[Text to read]:

Above is a section of a private key that was previously used to log into a webserver. This is a partial example of asymmetric encryption.


Part 1: What Does Encryption Do?

As lawyers (and pretty much just as humans who exist in a digital world) we’re given a lot of surface level advice about encryption. We’re told that we need to encrypt our data in order to keep it safe. We need to encrypt our email, encrypt our phones, encrypt our text messages, and our client files. We should encrypt all the things we hold dear in order to protect them, and even those we don’t just for good measure. Ciphers and cryptography will save us all from being embarrassed (and, more importantly, from being disbarred). Encryption will keep all the bad actors at bay. And if it doesn’t, encryption will render them harmless.

But what does this mean? Like, literally. What are we supposed to do with that? Should we just encrypt everything we touch? If so, why isn’t that just the default? Why would our email providers even allow for non-encrypted email? And why wouldn’t our hard drives just naturally be in a state of encryption? If it’s so important, why do I even have to think about encryption?

Stored data entries

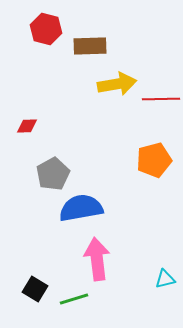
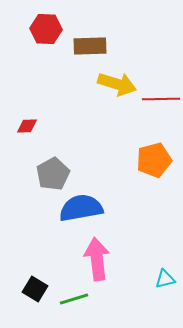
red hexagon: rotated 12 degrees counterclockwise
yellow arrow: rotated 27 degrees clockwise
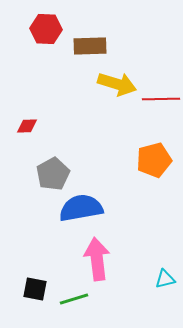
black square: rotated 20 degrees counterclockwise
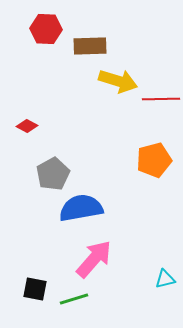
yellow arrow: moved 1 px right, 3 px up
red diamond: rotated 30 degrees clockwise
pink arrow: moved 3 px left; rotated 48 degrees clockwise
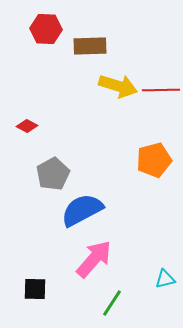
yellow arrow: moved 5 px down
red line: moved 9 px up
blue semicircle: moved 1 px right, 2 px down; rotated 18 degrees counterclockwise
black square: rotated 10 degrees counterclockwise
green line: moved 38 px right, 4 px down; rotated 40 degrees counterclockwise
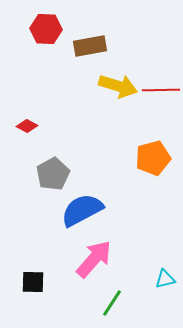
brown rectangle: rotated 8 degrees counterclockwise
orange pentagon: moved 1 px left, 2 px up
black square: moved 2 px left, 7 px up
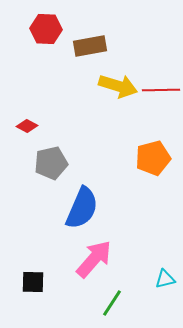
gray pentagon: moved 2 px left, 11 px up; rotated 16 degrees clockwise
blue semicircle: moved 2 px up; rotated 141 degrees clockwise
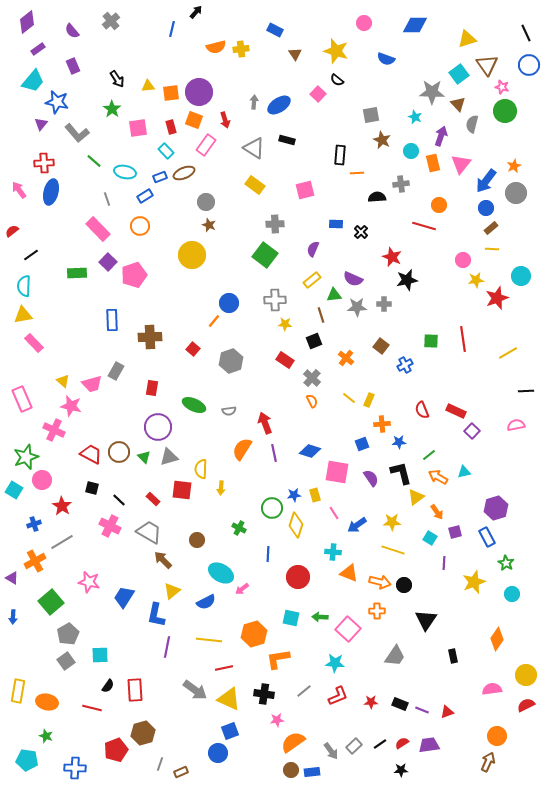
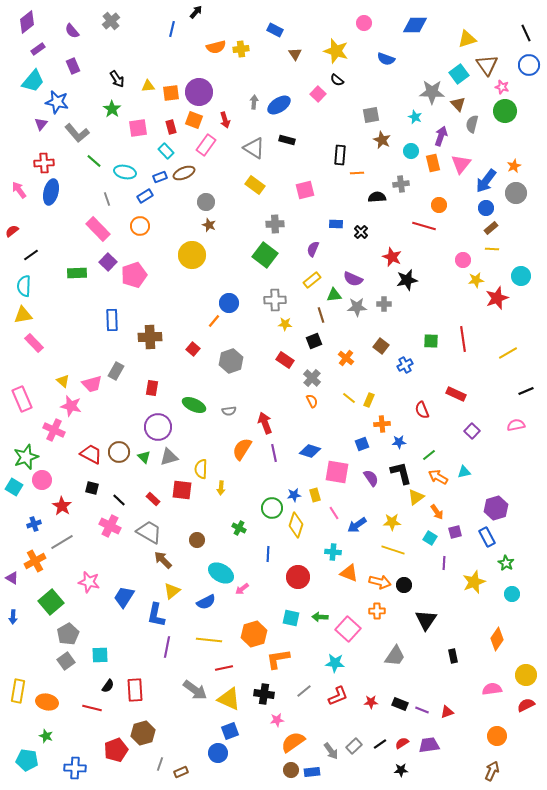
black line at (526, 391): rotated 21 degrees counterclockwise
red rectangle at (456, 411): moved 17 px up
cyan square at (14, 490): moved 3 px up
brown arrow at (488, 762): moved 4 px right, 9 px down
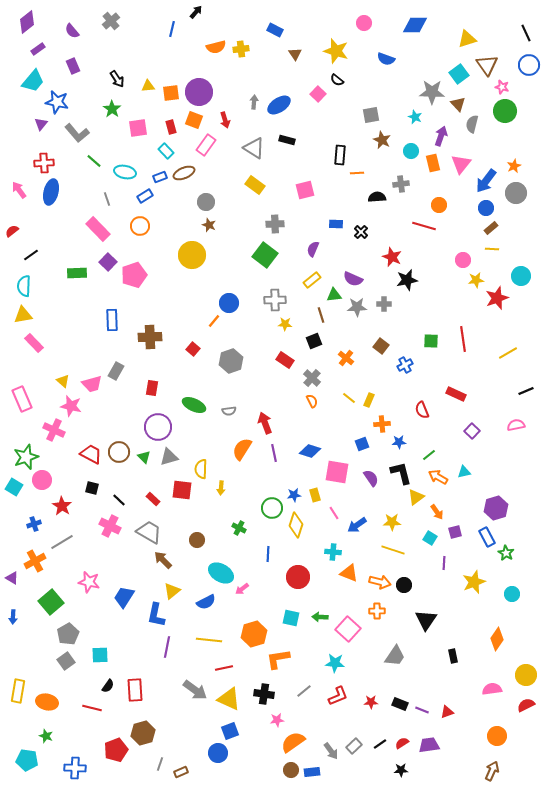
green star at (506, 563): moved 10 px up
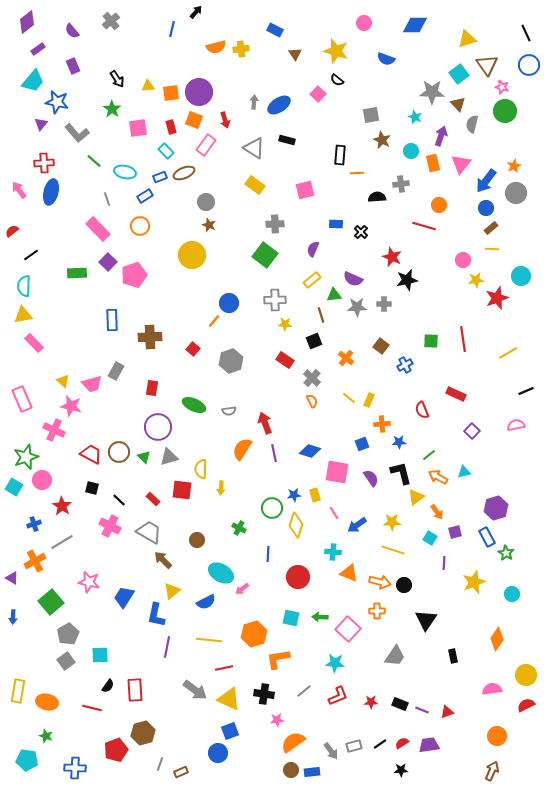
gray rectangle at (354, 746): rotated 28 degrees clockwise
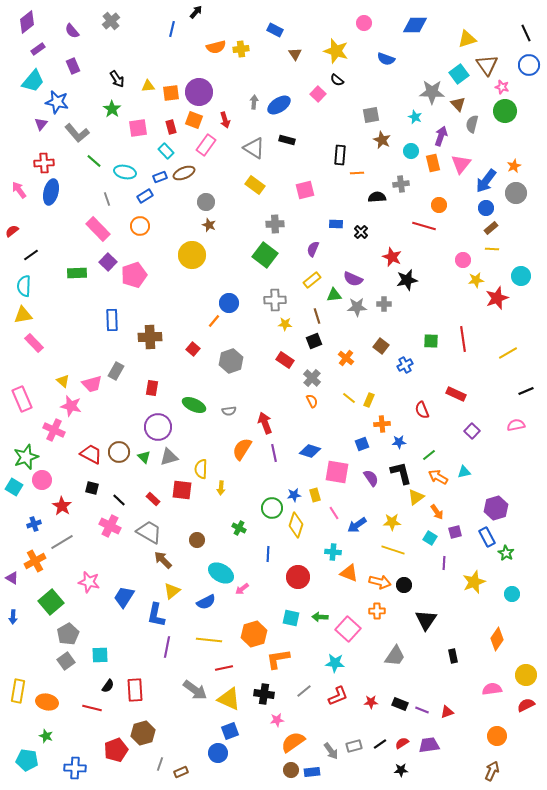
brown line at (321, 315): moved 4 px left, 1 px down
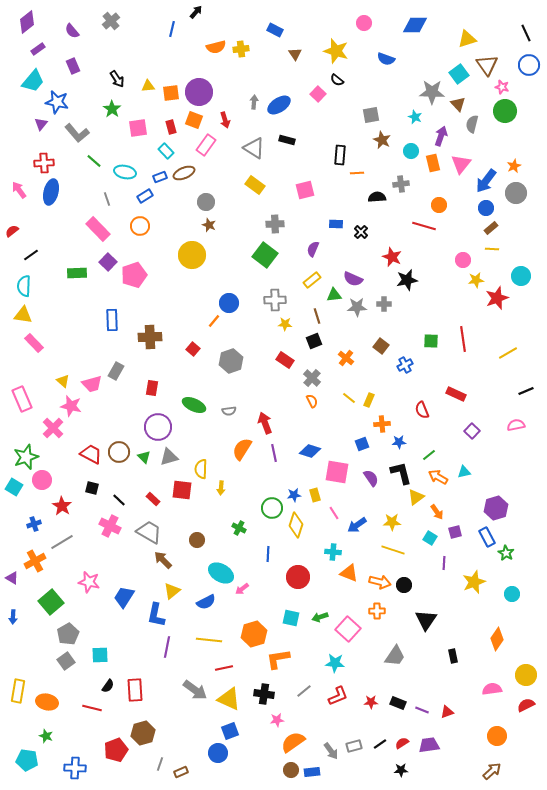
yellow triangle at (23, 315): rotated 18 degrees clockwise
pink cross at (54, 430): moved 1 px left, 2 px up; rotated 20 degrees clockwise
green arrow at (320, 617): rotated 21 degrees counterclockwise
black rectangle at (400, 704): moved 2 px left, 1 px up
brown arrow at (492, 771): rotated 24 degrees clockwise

[The task]: Carry on the encryption article for lawyers from its last sentence, keeping its tone and voice.

[Response]:
Let’s Encrypt Everything

Unfortunately, as you know through your own experience, encryption doesn’t come without practical costs. Depending on the type of encryption you’re using, and the purpose of that encryption, the effects can differ significantly. Encryption may noticeably slow your process down, it may negatively affect the user experience, or it may simply make it impractical to communicate between two parties. When this happens, people tend to abandon these security mechanisms for ease of usability. And abandoned security is useless security.

What should we encrypt, then?

Well, as we’re so fond of telling everyone else. It depends.

It depends on various situational factors (typically balancing security versus usability). Which means, each person needs to be able to make at least rudimentary encryption decisions on their own behelf. As you can imagine, if we could slap a system-wide solution on the problem, we already would have – and I wouldn’t have to write this. But you can’t. So, the security of your clients’ information depends on your office’s ability to make day-to-day decisions based on the facts at hand. — That sounds promising, right?

To make this work, you (and those in your office) should have a basic understanding of what the purposes of encryption are, and how we typically achieve those purposes. I attempt to explain some of that below.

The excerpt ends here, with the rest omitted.